Ses demandes à la chimie analytique s’effectuent directement depuis son outil dédié aux tests. Elles sont enregistrées dans la base de données du second laboratoire. Un récapitulatif des demandes envoyées est aussi disponible grâce à la synchronisation des bases.

« C’est un gain de temps monumental par rapport aux processus antérieurs » qui passait par plusieurs fichiers Excel, des envois de mails et la saisie d’informations dans des documents texte.

« Par itérations successives, nous parvenons sur un mois, voire deux semaines, à mettre en place des applications très complètes », commente le Chief Digital Officer. Le projet est échelonné dans le temps pour permettre l’adoption et les retours d’utilisateurs. « En temps de travail effectif, l’application conçue pour les besoins du laboratoire Compatibilité a nécessité deux jours. »

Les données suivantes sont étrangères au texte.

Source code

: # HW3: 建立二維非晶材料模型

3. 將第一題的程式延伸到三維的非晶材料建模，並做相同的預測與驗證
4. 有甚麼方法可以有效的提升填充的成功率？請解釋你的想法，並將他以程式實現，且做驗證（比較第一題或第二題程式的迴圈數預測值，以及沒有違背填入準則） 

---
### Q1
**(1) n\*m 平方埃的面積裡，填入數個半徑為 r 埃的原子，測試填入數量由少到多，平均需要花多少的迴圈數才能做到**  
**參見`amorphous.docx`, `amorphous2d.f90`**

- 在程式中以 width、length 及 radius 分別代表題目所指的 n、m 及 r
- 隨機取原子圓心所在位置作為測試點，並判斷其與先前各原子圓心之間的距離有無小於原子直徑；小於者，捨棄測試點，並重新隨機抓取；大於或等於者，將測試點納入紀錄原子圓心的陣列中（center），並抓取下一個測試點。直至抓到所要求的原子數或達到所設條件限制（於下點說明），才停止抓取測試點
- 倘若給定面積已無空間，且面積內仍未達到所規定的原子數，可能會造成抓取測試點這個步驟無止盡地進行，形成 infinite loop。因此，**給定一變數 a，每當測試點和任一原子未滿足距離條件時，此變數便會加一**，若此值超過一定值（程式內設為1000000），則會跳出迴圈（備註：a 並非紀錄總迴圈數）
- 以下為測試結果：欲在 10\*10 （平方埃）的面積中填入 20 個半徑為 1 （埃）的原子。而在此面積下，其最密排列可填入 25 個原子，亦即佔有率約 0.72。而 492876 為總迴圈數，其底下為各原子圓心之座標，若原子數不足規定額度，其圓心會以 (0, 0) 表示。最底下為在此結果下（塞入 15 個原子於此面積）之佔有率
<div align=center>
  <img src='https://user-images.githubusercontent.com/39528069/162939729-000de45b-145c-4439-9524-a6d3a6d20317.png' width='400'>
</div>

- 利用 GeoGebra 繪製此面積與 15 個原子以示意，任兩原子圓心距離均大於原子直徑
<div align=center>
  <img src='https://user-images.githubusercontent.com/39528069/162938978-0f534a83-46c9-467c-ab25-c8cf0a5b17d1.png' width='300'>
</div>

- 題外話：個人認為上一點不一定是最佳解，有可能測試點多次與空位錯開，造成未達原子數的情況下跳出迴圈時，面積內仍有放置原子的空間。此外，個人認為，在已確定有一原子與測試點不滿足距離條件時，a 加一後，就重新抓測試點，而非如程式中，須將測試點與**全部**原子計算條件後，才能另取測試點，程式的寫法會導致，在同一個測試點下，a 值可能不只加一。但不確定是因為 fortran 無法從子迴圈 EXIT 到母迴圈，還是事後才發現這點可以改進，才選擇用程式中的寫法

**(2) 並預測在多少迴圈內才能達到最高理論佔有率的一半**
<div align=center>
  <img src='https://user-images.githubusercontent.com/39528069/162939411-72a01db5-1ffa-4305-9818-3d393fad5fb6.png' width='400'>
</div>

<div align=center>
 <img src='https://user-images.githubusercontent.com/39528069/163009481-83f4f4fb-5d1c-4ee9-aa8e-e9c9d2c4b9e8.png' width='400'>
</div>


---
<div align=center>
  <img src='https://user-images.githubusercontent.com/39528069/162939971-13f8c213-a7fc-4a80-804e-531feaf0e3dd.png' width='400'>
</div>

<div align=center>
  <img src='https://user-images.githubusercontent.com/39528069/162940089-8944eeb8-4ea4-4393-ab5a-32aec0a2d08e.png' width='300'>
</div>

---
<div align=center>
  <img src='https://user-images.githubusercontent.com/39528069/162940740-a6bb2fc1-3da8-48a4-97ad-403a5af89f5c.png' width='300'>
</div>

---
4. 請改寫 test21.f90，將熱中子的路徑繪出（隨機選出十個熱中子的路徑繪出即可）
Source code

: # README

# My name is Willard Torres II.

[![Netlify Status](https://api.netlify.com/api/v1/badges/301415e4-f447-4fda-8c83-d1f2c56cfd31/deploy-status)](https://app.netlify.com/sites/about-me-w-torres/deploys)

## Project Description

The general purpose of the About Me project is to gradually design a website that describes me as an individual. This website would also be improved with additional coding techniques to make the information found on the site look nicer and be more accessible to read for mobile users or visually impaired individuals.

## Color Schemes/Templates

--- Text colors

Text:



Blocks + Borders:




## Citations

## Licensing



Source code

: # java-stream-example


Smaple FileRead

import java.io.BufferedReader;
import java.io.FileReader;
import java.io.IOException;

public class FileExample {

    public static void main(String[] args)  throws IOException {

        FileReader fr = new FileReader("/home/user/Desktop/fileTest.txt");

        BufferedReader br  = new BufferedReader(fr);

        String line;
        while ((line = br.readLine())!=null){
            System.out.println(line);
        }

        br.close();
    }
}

De scripts qui peuvent être confiés à ChatGPT

Airtable est utilisé principalement pour automatiser les tâches répétitives. Olivier Marchand souligne aussi l’apport des services intégrés à la solution pour assurer la traçabilité des accès aux bases, la gestion des droits et celle des dépendances – et donc pour analyser les impacts en cas de modifications de champs.

« Les utilisateurs sont obligés de s’appuyer sur les référentiels [de données]. »
David KierbelChief Digital Officer, LVMH Recherche

Pour garantir la consistance des données, les applications Airtable vont puiser dans des jeux de données de référence. Pour cela, la solution low code a été interfacée avec les bases de LVMH Recherche.

« Cela permet de maîtriser les données dans Airtable. Les utilisateurs sont obligés de s’appuyer sur les référentiels, contrairement à des fichiers Excel pour lesquels rien n’est maîtrisé », met en avant David Kierbel.

L’utilisation avancée de Airtable peut nécessiter de coder des scripts. Les non-développeurs, dont fait partie le CDO, peuvent toutefois confier cette tâche à… ChatGPT. « Il faut lui donner les bonnes informations, mais cela fonctionne très bien pour scripter et faire des automatisations que l’outil ne parvient pas à faire lui-même. Les besoins de scripts sont toutefois rares. »

Airtable est exploitable en grande partie par les citizen developers de l’entreprise. Pour les demandes les plus complexes, les salariés peuvent faire appel aux compétences du service IT.

De son côté, Parfums Christian Dior – aussi utilisateur d’Airtable – a revu ses méthodes de développement sur le low-code. « Au départ, ils ont commencé en mode standard : test, recette et production. Mais compte tenu de la rapidité et de la facilité de conception, il est plus simple de tout faire en prod directement », partage le CDO. « Il faut cependant être prudent. Mais la vue de l’ensemble des dépendances permet de bien anticiper les impacts ».